Feffer and 17 contributors describe the foundations, policy documents and geographical nuances of this policy shift, and they sketch profiles of the ideological actors driving it. Arriving 22 months after 9/11, the book rides that shock wave but is not swamped by it. Two years is time enough to ease early-day fears, evaluate initial responses and gain measured perspective of U.S. interests.

But the authors’ chief service lies in their insights regarding risks and vulnerabilities that cling to the aggressive new approach like barnacles to whales:

The tendency to move from problem-solving by cooperation and compromise to problem-solving by proclamation and confrontation marginalizes diplomacy and global institutions. This exasperates countries that must act largely through the United Nations and similar bodies.

The inclination has grown to exaggerate the capabilities of armed force and to underestimate its limitations.

We regularly see evidence that a mighty army can be a clumsy shield against angry citizens’ rocket grenades and truck bombs.
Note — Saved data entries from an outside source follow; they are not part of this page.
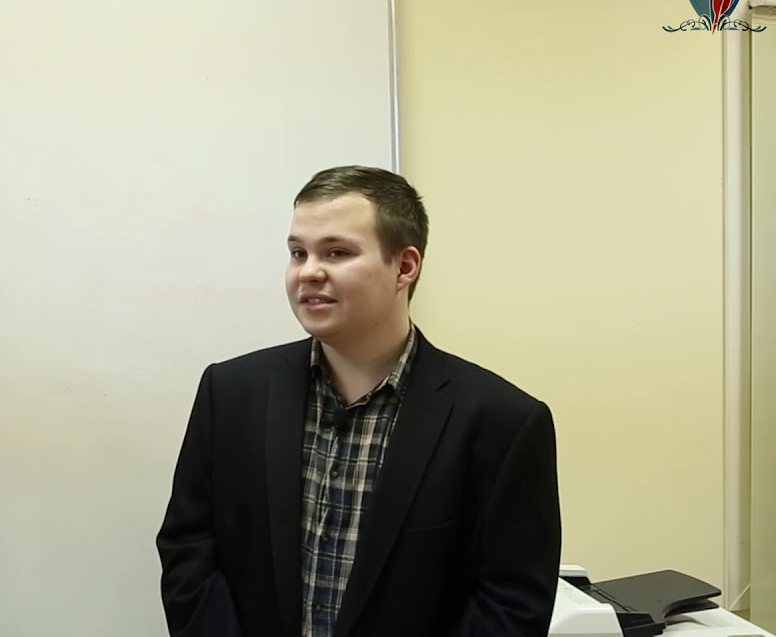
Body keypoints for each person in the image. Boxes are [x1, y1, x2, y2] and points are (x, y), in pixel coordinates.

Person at [156, 165, 562, 636]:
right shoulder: (231, 393)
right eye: (298, 252)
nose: (309, 271)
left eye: (337, 252)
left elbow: (511, 603)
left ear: (404, 267)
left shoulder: (502, 422)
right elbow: (188, 549)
U.S. refusal to participate in the International Criminal Court or the Kyoto Protocol on global warming casts the nation as rigidly self-serving, unwilling to bind itself, even with exemptions and disclaimers, to globally accepted standards of justice and the common good.

Cumulatively, such blemishes threaten the United States with a backlash of ostracism and isolation — the unwillingness of others to help this country advance its foreign policy because reciprocity is stringently, arrogantly rationed.

This reminds me of George Reedy, who quit as Lyndon Johnson’s press secretary rather than lie to the public for him about the Vietnam War.

Reedy’s fine book about that war-era presidency, “The Twilight of the Presidency: An Examination of Power and Isolation in the White House,” is particularly germane now. Johnson, reportedly like George W. Bush, didn’t welcome disagreement. Reedy believed that this trait isolated him, breaking down constructive channels of communication, fostering a capricious use of force, eroding the ability to foster unity and ultimately degrading authority and power.

The people in charge now ought to read both “Power Trip” and “The Twilight of the Presidency.” They could get useful ideas about responding to threats without increasing dangers.